§ **Instructions to follow**: Please edit the entries below, replacing "Appointment reschedule" with "Appointment change" everywhere and leaving the rest unchanged. Give the text without the pictures.

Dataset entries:

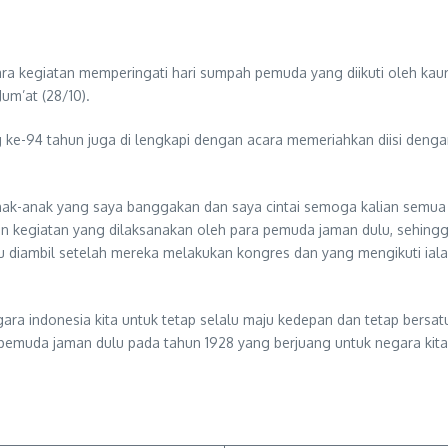
kegiatan memperingati hari sumpah pemuda yang diikuti oleh kaur 
um’at (28/10).
e-94 tahun juga di lengkapi dengan acara memeriahkan diisi dengan
nak-anak yang saya banggakan dan saya cintai semoga kalian semua
n kegiatan yang dilaksanakan oleh para pemuda jaman dulu, sehingg
itu diambil setelah mereka melakukan kongres dan yang mengikuti ial
ra indonesia kita untuk tetap selalu maju kedepan dan tetap bersat
pemuda jaman dulu pada tahun 1928 yang berjuang untuk negara kita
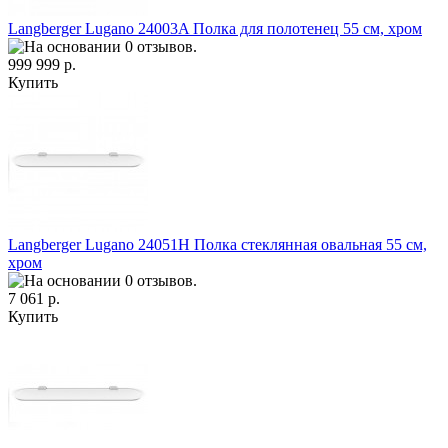
Langberger Lugano 24003A Полка для полотенец 55 см, хром
999 999 р.
Купить
Langberger Lugano 24051H Полка стеклянная овальная 55 см,
хром
7 061 р.
Купить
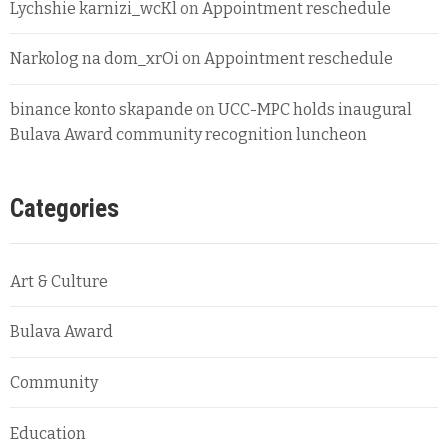
Lychshie karnizi_wcKl
on
Appointment reschedule
Narkolog na dom_xrOi
on
Appointment reschedule
binance konto skapande
on
UCC-MPC holds inaugural
Bulava Award community recognition luncheon
Categories
Art & Culture
Bulava Award
Community
Education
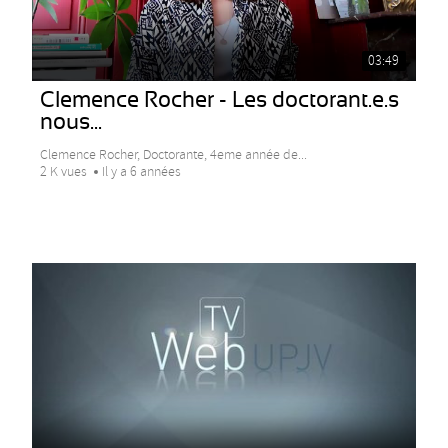
03:49
Clemence Rocher - Les doctorant.e.s
nous...
Clemence Rocher, Doctorante, 4eme année de...
2 K vues
Il y a 6 années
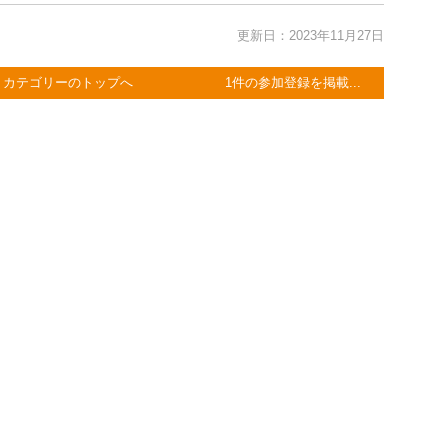
更新日：2023年11月27日
カテゴリーのトップへ
1件の参加登録を掲載...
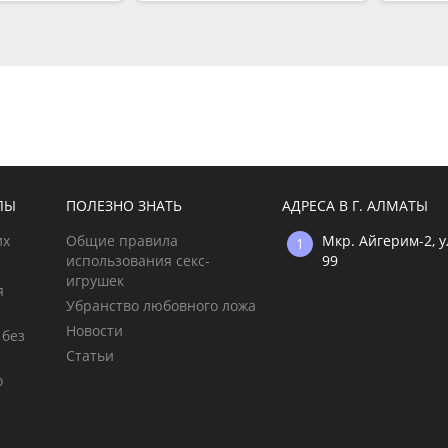
ЛЫ
ПОЛЕЗНО ЗНАТЬ
АДРЕСА В Г. АЛМАТЫ
их
Общие правила
Мкр. Айгерим-2, 
использования секс-
99
игрушек
я
Убранство любовного ложа
Новости
 без
Статьи
о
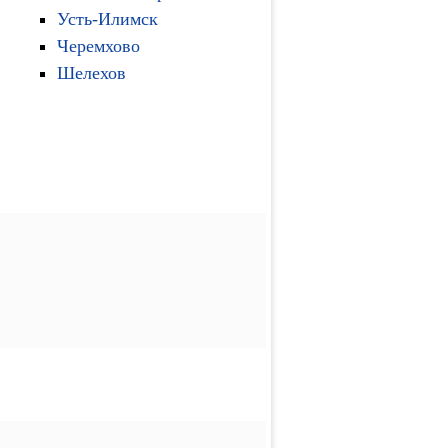
Усть-Илимск
Черемхово
Шелехов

§ **Answer section**:
kegiatan memperingati hari sumpah pemuda yang diikuti oleh kaur 
um’at (28/10).
e-94 tahun juga di lengkapi dengan acara memeriahkan diisi dengan
nak-anak yang saya banggakan dan saya cintai semoga kalian semua
n kegiatan yang dilaksanakan oleh para pemuda jaman dulu, sehingg
itu diambil setelah mereka melakukan kongres dan yang mengikuti ial
ra indonesia kita untuk tetap selalu maju kedepan dan tetap bersat
pemuda jaman dulu pada tahun 1928 yang berjuang untuk negara kita
Langberger Lugano 24003A Полка для полотенец 55 см, хром
999 999 р.
Купить
Langberger Lugano 24051H Полка стеклянная овальная 55 см,
хром
7 061 р.
Купить
Lychshie karnizi_wcKl
on
Appointment change
Narkolog na dom_xrOi
on
Appointment change
binance konto skapande
on
UCC-MPC holds inaugural
Bulava Award community recognition luncheon
Categories
Art & Culture
Bulava Award
Community
Education
03:49
Clemence Rocher - Les doctorant.e.s
nous...
Clemence Rocher, Doctorante, 4eme année de...
2 K vues
Il y a 6 années
更新日：2023年11月27日
カテゴリーのトップへ
1件の参加登録を掲載...
ЛЫ
ПОЛЕЗНО ЗНАТЬ
АДРЕСА В Г. АЛМАТЫ
их
Общие правила
Мкр. Айгерим-2, 
использования секс-
99
игрушек
я
Убранство любовного ложа
Новости
 без
Статьи
о
Усть-Илимск
Черемхово
Шелехов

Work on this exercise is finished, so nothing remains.